They drift together in the January chill, their heavy jackets, hats, coveralls and boots a palette of rich, earth tones. Behind them, rows of pickup trucks stand guard, the array of chrome grills proof that farmers are equal opportunity when it comes to machinery purchases. Newcomers arrive, gravel crunching under heavy tires.
The soothing cadence of dozens of different conversations ebbs and flows as they trade reports on the wet weather, prices of grain and the latest on oil and gas leases. A hodge-podge of wares surround them. Gallons of apple cider. Fifty-pound bags of grain. Piles of freshly cut firewood. Cattle sorting equipment. Squat towers of hay and straw.
It’s almost time.
A couple minutes after noon, one man adjusts his seed cap and raises his voice, instantly shifting into a sharp, rapid-fire monotone.
The auction has begun.
The water cooler
It’s a routine that’s repeated every week, although the past few years have taken their toll. The whitewashed sale barn is now a mottled grey, the paint peeling. The gravel parking lot isn’t as full as in years past. The sales have shrunk.
Despite the beating it has taken, it still represents something to farmers: community.
And perhaps that’s part of what keeps it going – it’s a tangible reminder that in spite of the often-solitary independence inherent in farming, there is still a need for a “water cooler,” a place to gather, shoot the breeze, share the frustrations and the victories.

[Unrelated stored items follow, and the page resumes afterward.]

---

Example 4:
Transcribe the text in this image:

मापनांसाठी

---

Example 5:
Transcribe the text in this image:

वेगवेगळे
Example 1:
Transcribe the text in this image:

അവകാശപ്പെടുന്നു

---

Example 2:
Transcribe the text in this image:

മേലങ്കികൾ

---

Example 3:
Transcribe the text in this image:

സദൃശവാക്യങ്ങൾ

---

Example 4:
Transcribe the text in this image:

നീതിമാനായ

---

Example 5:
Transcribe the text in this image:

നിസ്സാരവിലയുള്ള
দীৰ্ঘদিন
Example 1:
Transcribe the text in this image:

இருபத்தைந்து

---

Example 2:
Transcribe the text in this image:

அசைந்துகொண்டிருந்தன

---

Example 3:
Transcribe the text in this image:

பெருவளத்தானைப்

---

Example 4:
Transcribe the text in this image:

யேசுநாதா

As we waited to bid on straw, I realized as many times as I’ve been through this routine, I’ve also seen this played out elsewhere.

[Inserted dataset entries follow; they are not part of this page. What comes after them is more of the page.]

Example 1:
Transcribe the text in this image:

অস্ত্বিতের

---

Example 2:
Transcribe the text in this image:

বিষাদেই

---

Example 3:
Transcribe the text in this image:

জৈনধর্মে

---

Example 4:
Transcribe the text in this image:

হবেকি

In 2004, I traveled through New South Wales with a sheep industry group. As part of the trip, we stopped at a typical Australian livestock auction. I can’t even convey the size – suffice it to say, even in a somewhat depleted economy then, there were hundreds of cattle and thousands of sheep for sale. I wrote about the trip (which included some time in New Zealand) here.
In August 2010, I traveled there to do a magazine story on an NGO focused on water purification. The end result is here.

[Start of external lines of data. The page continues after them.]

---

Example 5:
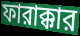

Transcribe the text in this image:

ফারাক্কার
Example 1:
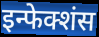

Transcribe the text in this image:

इन्फेक्शंस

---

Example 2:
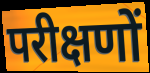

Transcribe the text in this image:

परीक्षणों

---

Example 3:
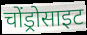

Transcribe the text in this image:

चोंड्रोसाइट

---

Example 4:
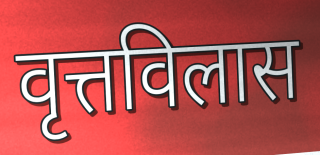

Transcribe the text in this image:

वृत्तविलास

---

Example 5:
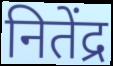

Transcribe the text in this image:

नितेंद्र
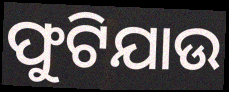
ଫୁଟିଯାଉ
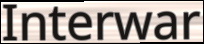
Interwar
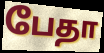
பேதா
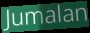
Jumalan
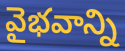
వైభవాన్ని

As our truck rattled along a dusty road from Leogane to the mountains to distribute water purification systems, we passed a gathering of people and cattle. As the scene flashed by, it was identified as a cattle auction (there was just enough time to snap a couple of photos). In the midst of the rubble from the earthquake eight months earlier, it seemed to be a nod to the country’s agricultural roots and an attempt at normalcy.
Ohio. Australia. Haiti. Three different scenes, worlds away from each other – but all with the same goal.
At each, farmers – large and small – gather. They share news and swap gossip. They evaluate the goods and livestock on hand. It’s their community.
Community comes in different forms, and no matter what form it takes, it’s important. It’s what makes us human. Over the years, I’ve come to treasure it – and I’m thankful for the reminders of that importance, no matter where they are on the map.